Условие задания: Продолжите текст о Владимире Одоевском, начав сразу после его последнего предложения.

Цитируемый отрывок:

%%

Социальная дисгармония русской жизни заставляла Одоевского задумываться о ближайшем будущем, которое угрожало России великими потрясениями. Крымская катастрофа 1855 года вызвала гнев писателя: «Ложь, многословие и взятки — вот те три пиявицы, которые сосут Россию; взятки и воровство покрываются этой ложью, а ложь многословием». Одоевский отлично разбирался в технике и знал, что избежать взрыва паровой машины можно, открыв предохранительный клапан. Такой «клапан» писатель стремился отыскать в разладившейся машине русского общества. Он взвесил все возможности и сделал вывод: единственным спасением от общественных потрясений для России является освобождение крестьян.
И потому в 50-60-е годы Владимир Одоевский становится активнейшим сторонником освобождения крестьян и других либеральных реформ, что, естественно, вызвало ярость в лагере крепостников, не ожидавших такого свободомыслия от князя Рюрикова рода. Тем не менее Одоевский принял участие в разработке проектов крестьянской и судебной реформ и не раз открыто выступал против реакционеров со статьями и блестящими памфлетами, среди которых выделяются «Перехваченные письма», продолжившие грибоедовскую традицию и предвосхитившие социальную сатиру Щедрина. Когда крепостное право было отменено, писатель приветствовал освобождение крестьян и с тех пор каждый год отмечал день 19 февраля как национальный праздник: «Этим днем заканчивается древняя история России и начинается новая».
В 1862 году Одоевский был назначен сенатором в Москву. В родном городе он поселился в доме князя Волконского на Смоленском бульваре, где разместил свою библиотеку и коллекцию музыкальных инструментов. Вскоре здесь начались привычные литературно-музыкальные собрания, и салон Одоевского как бы обрел вторую жизнь в более радушной, душевной и нечиновной атмосфере московского гостеприимства. Одоевский по-прежнему интересовался старинной русской музыкой и иконописью и потому в его собраниях рядом с Графом Львом Толстым оказывался вдруг бородатый раскольник, знаток северных икон и древнего пения «по крюкам». Продолжались И занятия в библиотеке. Посетитель салона Одоевского свидетельствовал: «В большой библиотеке его, с редкими сочинениями, едва ли был один том без его отметки карандашом». Одоевский в своих разысканиях пользовался и уникальной библиотекой своего друга, остроумца и библиофила Сергея Соболевского, жившего в том же доме.
Многолетние труды не принесли Одоевскому богатства, и жизнь его была настолько скромна, что британский посол лорд Непир поразился скудости существования русского князя и воскликнул: «Не таким бы он был у нас в Лондоне!». Но Одоевский никогда не стремился к материальному благополучию. Зато богатство, бодрость и сила духа, ясность мысли были им сохранены до конца, Князь Голицын, видевший писателя в последние годы его жизни, вспоминал: «Одоевский был небольшого роста, худощавый, с очень тонкими чертами лица, чрезвычайно подвижный и веселый». Столь же энергичны были и его статьи тех лет, и в особенности знаменитая статья «Недовольно», порицавшая общественный пессимизм тургеневского этюда «Довольно» и звавшая русских деятелей к активной работе. Эти статьи Одоевского — заметное явление в русской демократической публицистике.

%%

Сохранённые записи
%%

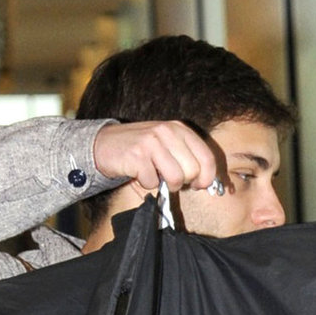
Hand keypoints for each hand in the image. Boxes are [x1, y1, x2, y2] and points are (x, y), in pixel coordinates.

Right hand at [92, 121, 218, 196]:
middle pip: (193, 171)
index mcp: (180, 129)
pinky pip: (153, 183)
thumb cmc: (143, 151)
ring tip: (155, 175)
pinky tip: (139, 173)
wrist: (106, 144)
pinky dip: (147, 184)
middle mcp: (168, 131)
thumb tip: (208, 184)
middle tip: (169, 177)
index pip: (207, 158)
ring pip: (176, 178)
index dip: (206, 178)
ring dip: (166, 185)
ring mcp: (152, 141)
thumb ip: (189, 159)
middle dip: (183, 182)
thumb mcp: (169, 146)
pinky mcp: (137, 154)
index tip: (198, 185)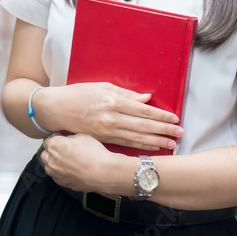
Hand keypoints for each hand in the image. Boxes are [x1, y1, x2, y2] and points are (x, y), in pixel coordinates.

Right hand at [38, 82, 182, 151]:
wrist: (56, 109)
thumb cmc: (78, 94)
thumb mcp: (101, 87)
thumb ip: (125, 94)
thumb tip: (146, 99)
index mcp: (112, 102)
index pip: (143, 111)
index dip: (161, 116)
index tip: (175, 118)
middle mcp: (111, 118)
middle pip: (143, 126)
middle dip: (164, 130)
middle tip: (180, 134)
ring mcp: (106, 131)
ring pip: (136, 139)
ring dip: (156, 141)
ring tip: (171, 144)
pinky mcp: (102, 139)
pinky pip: (126, 144)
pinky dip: (140, 146)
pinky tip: (152, 148)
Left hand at [40, 133, 118, 192]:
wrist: (103, 173)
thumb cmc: (95, 153)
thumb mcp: (82, 136)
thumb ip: (69, 136)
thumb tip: (65, 137)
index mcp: (55, 145)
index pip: (47, 139)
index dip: (55, 138)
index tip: (61, 138)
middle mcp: (52, 160)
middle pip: (45, 153)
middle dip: (51, 150)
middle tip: (63, 149)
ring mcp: (56, 173)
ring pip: (48, 166)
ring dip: (53, 162)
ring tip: (66, 160)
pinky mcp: (63, 183)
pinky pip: (56, 176)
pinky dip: (60, 173)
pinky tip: (70, 169)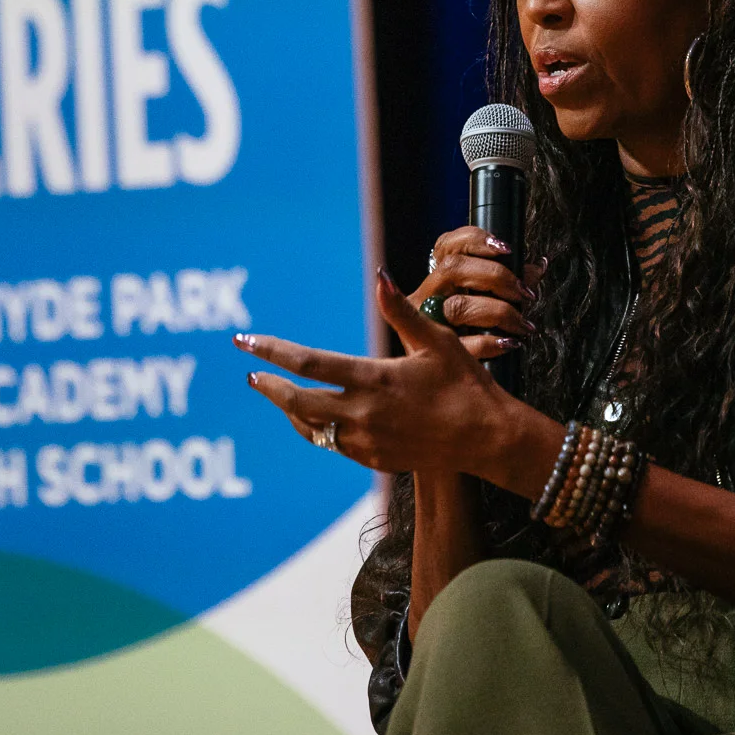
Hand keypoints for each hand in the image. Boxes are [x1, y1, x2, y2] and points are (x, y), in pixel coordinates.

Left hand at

%%

Результат выполнения:
Статьи по педагогике, детские и народные книжки, основание Русского Музыкального общества и Московской консерватории, деятельная дружба с А. Н. Островским, А. Серовым и П. И. Чайковским, статьи и брошюры о музыке, заседания Общества любителей российской словесности и московского артистического кружка, слушание дел в сенате, беседы с композиторами Рихардом Вагнером и Гектором Берлиозом, изучение русских древностей в хранилищах подмосковных монастырей и сотни иных дел — вот чем были наполнены последние два десятилетия жизни Владимира Федоровича Одоевского. В одном его письме к историку М. Погодину есть очень точная характеристика собственной деятельности: «Во вкусах мы сходны, — ты любишь старое, и я люблю старое, только всегда обновляющееся, и следственно, нестареющее».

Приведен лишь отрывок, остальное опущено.